With global warming currently at around 1°Celsius, we are witnessing many damaging extreme weather events. Worldwide, July 2019 was the hottest month ever on record, and 9 out of the 10 hottest Julys have occurred since 2005, according to the National Oceanic and Atmospheric Administration (NOAA). The current projected pathways set out by national governments will take us to a world that will be around 3°Celsius warmer by 2100. This is a dangerous prospect, and people – particularly young people – around the world are increasingly voicing their frustration.
The climate goals agreed upon in 2015 in Paris, while challenging and ambitious, are also achievable and necessary. This report aims to provide both a changed perspective and the underpinning analysis to support an acceleration of climate mitigation action and to halt the increase in the global average temperature to well-below 2°C. In doing so, it takes an explicit political economy approach to the transitions needed across five economic sectors: electricity, heavy industry, the residential sector, surface transport and agriculture. They are responsible for more than 60% of global greenhouse gas emissions. This changed perspective is in line with the recent IPCC Special Report, Climate Change and Land, which shows the interlinkages across climate change mitigation, food security, and land degradation issues.

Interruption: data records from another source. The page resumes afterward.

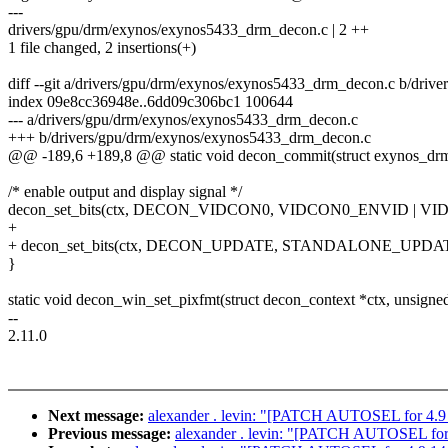
---
drivers/gpu/drm/exynos/exynos5433_drm_decon.c | 2 ++
1 file changed, 2 insertions(+)
diff --git a/drivers/gpu/drm/exynos/exynos5433_drm_decon.c b/dri
index 09e8cc36948e..6dd09c306bc1 100644
--- a/drivers/gpu/drm/exynos/exynos5433_drm_decon.c
+++ b/drivers/gpu/drm/exynos/exynos5433_drm_decon.c
@@ -189,6 +189,8 @@ static void decon_commit(struct exynos_drm_
/* enable output and display signal */
decon_set_bits(ctx, DECON_VIDCON0, VIDCON0_ENVID | VI
+
+ decon_set_bits(ctx, DECON_UPDATE, STANDALONE_UPDATE
}
static void decon_win_set_pixfmt(struct decon_context *ctx, unsigned
--
2.11.0
Next message:
alexander . levin: "[PATCH AUTOSEL for 4.
Previous message:
alexander . levin: "[PATCH AUTOSEL for 4.9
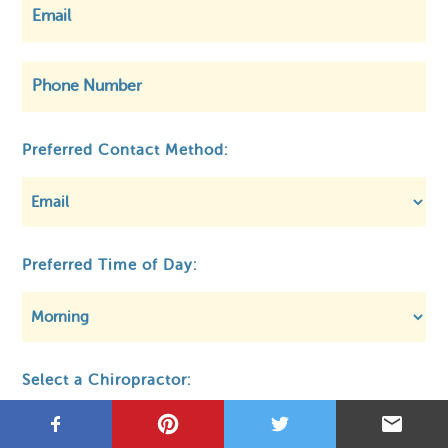
©
OpenStreetMap
Preferred Contact Method:
Privacy
About MCA
Regulatory
Preferred Time of Day:
Select a Chiropractor:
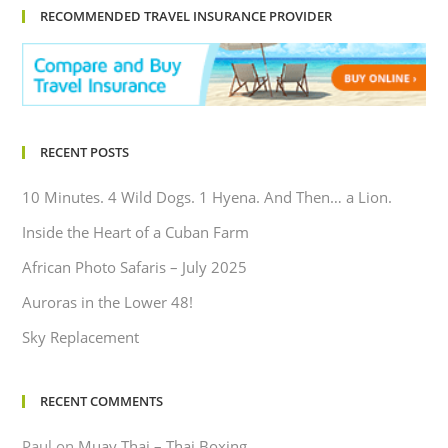
RECOMMENDED TRAVEL INSURANCE PROVIDER
RECENT POSTS
10 Minutes. 4 Wild Dogs. 1 Hyena. And Then… a Lion.
Inside the Heart of a Cuban Farm
African Photo Safaris – July 2025
Auroras in the Lower 48!
Sky Replacement
RECENT COMMENTS
Paul
on
Muay Thai – Thai Boxing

Limiting climate risks is fundamental to our collective well-being. The synergies between mitigation policy and other well-being goals can be leveraged around jobs, income, health, education and wider environmental quality. In many cases however, concerns about the affordability of energy and the impact of climate policies on jobs may limit policy action, either pre-emptively or through policy roll-back. There is also an increasing need to reverse a trend of growing economic and social inequalities, within and between countries, that influence many dimensions of well-being.
Reframing climate policies through a well-being lens is necessary in order to make these synergies and trade-offs systematically visible, thus enabling decision-makers to increase the former and anticipate, manage and minimise the latter. This requires us to rethink our societal goals in terms of well-being, reframe our measures of progress and refocus policy-making accordingly. Such a fresh perspective is essential if we are to make our climate goals a reality.